### YOUR TASK:
In the records below, find each line containing the word "Staffordshire" and copy it.

======== INFORMATION PROVIDED

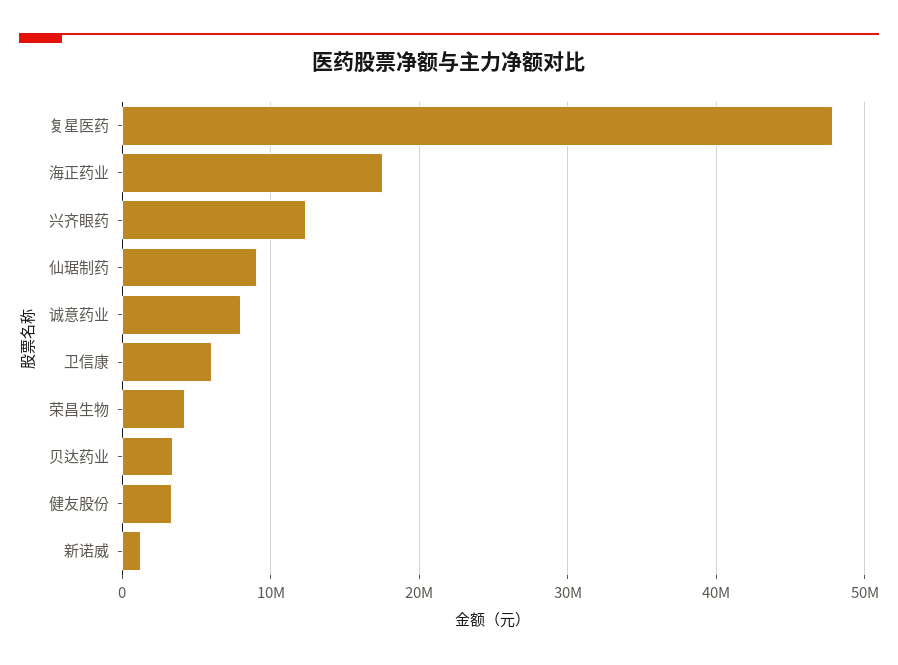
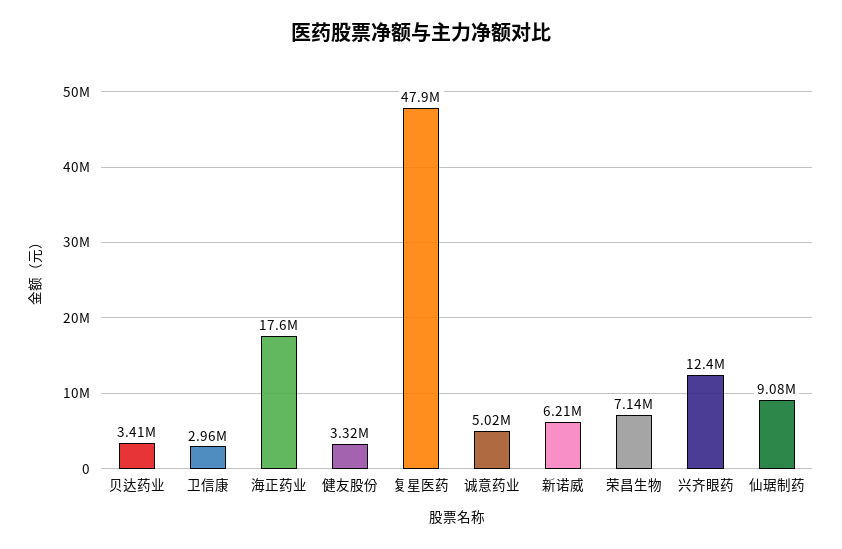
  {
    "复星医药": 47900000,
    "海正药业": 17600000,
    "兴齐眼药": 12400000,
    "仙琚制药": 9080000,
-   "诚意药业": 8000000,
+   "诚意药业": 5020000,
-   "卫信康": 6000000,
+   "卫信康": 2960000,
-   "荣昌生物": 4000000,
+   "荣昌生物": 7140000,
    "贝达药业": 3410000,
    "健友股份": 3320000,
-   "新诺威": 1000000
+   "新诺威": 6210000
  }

================
======== INFORMATION PROVIDED

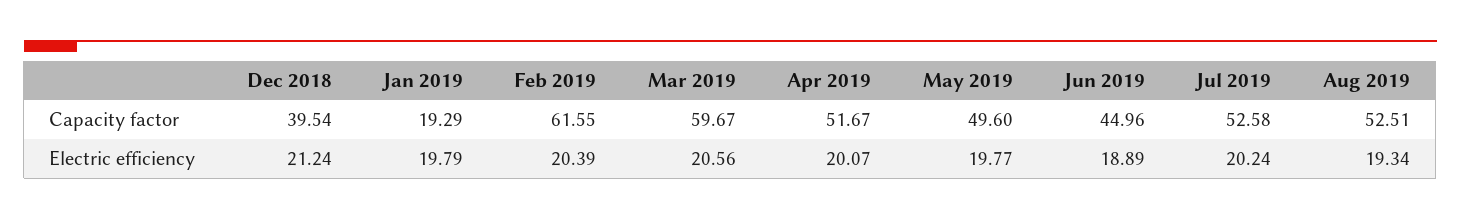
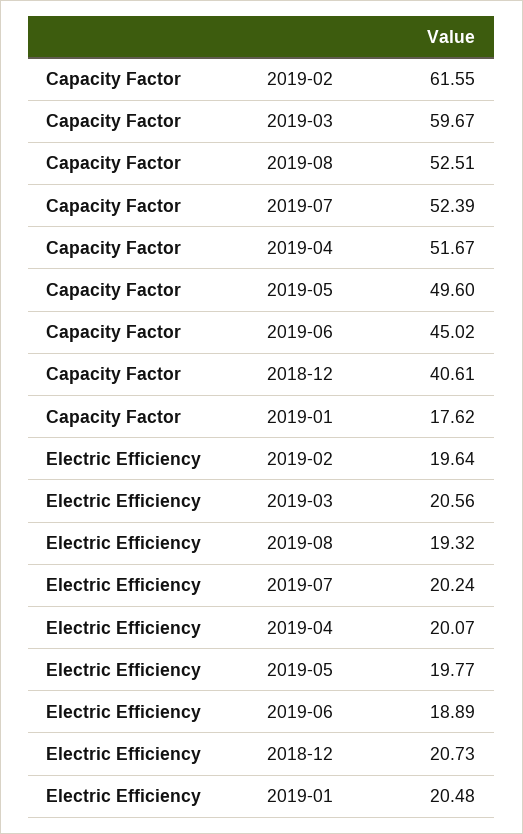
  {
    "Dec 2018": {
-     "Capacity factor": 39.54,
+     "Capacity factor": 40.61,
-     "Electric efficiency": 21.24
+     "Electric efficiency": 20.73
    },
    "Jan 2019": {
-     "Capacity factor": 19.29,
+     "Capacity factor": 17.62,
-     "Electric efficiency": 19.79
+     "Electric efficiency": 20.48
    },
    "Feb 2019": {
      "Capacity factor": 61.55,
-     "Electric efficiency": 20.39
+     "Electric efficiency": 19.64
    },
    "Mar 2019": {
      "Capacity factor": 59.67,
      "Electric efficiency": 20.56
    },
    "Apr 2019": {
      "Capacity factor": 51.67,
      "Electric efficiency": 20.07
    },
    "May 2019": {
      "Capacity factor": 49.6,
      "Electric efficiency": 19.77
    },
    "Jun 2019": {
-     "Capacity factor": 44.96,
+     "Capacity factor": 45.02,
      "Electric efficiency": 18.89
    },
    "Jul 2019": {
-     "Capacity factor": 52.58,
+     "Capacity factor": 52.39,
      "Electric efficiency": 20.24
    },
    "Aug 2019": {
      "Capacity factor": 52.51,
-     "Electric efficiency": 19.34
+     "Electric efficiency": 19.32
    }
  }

================
======== INFORMATION PROVIDED

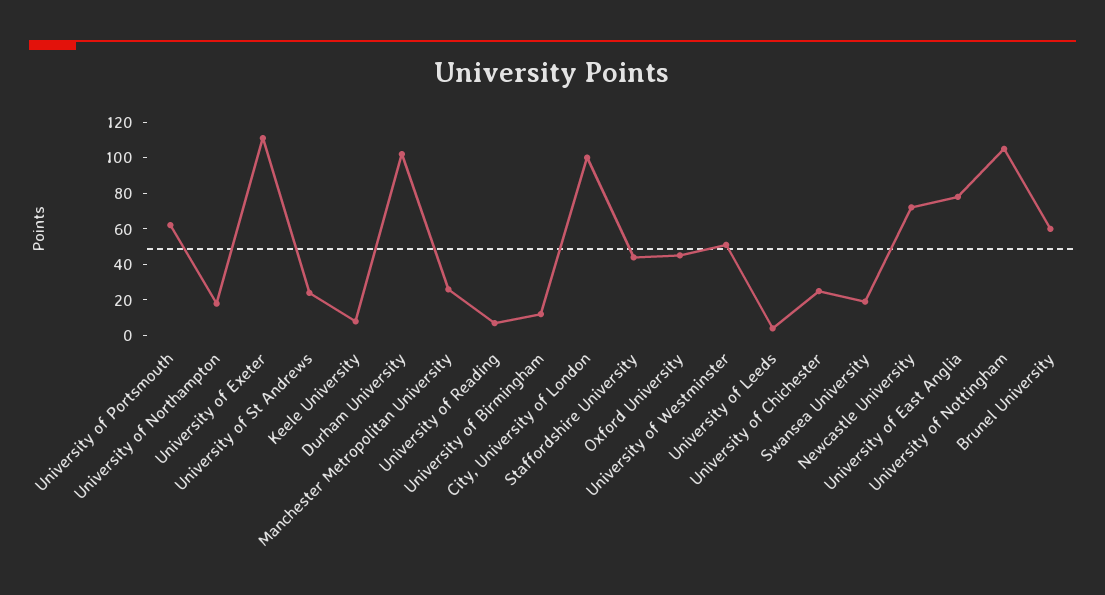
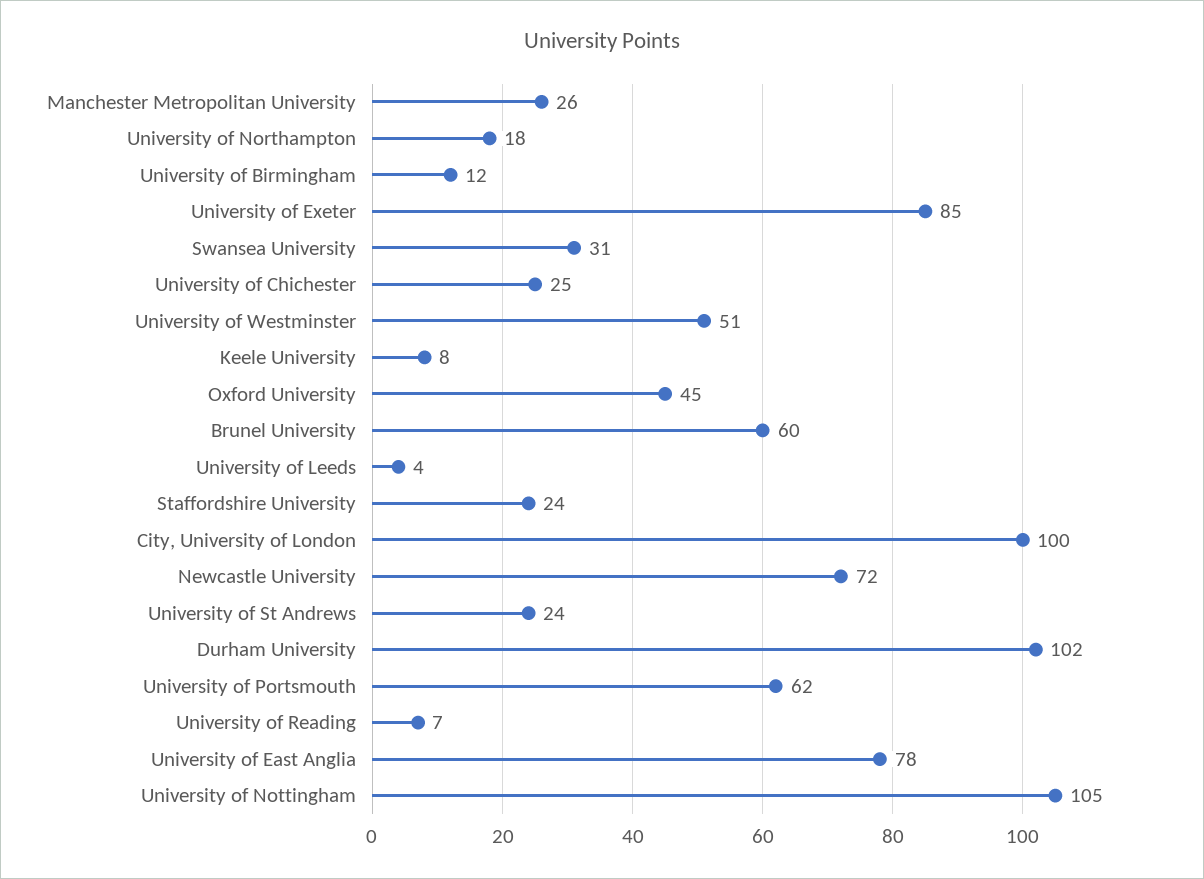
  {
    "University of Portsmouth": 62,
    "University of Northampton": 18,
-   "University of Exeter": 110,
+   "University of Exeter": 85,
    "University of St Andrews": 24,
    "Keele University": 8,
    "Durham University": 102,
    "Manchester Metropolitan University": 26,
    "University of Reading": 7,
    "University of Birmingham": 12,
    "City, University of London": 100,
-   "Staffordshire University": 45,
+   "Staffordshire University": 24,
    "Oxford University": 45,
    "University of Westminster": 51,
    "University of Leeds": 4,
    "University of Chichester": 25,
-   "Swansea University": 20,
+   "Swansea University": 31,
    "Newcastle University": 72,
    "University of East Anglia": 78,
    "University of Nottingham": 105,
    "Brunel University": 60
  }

================

### FINAL ANSWER:
-   "Staffordshire University": 45,
+   "Staffordshire University": 24,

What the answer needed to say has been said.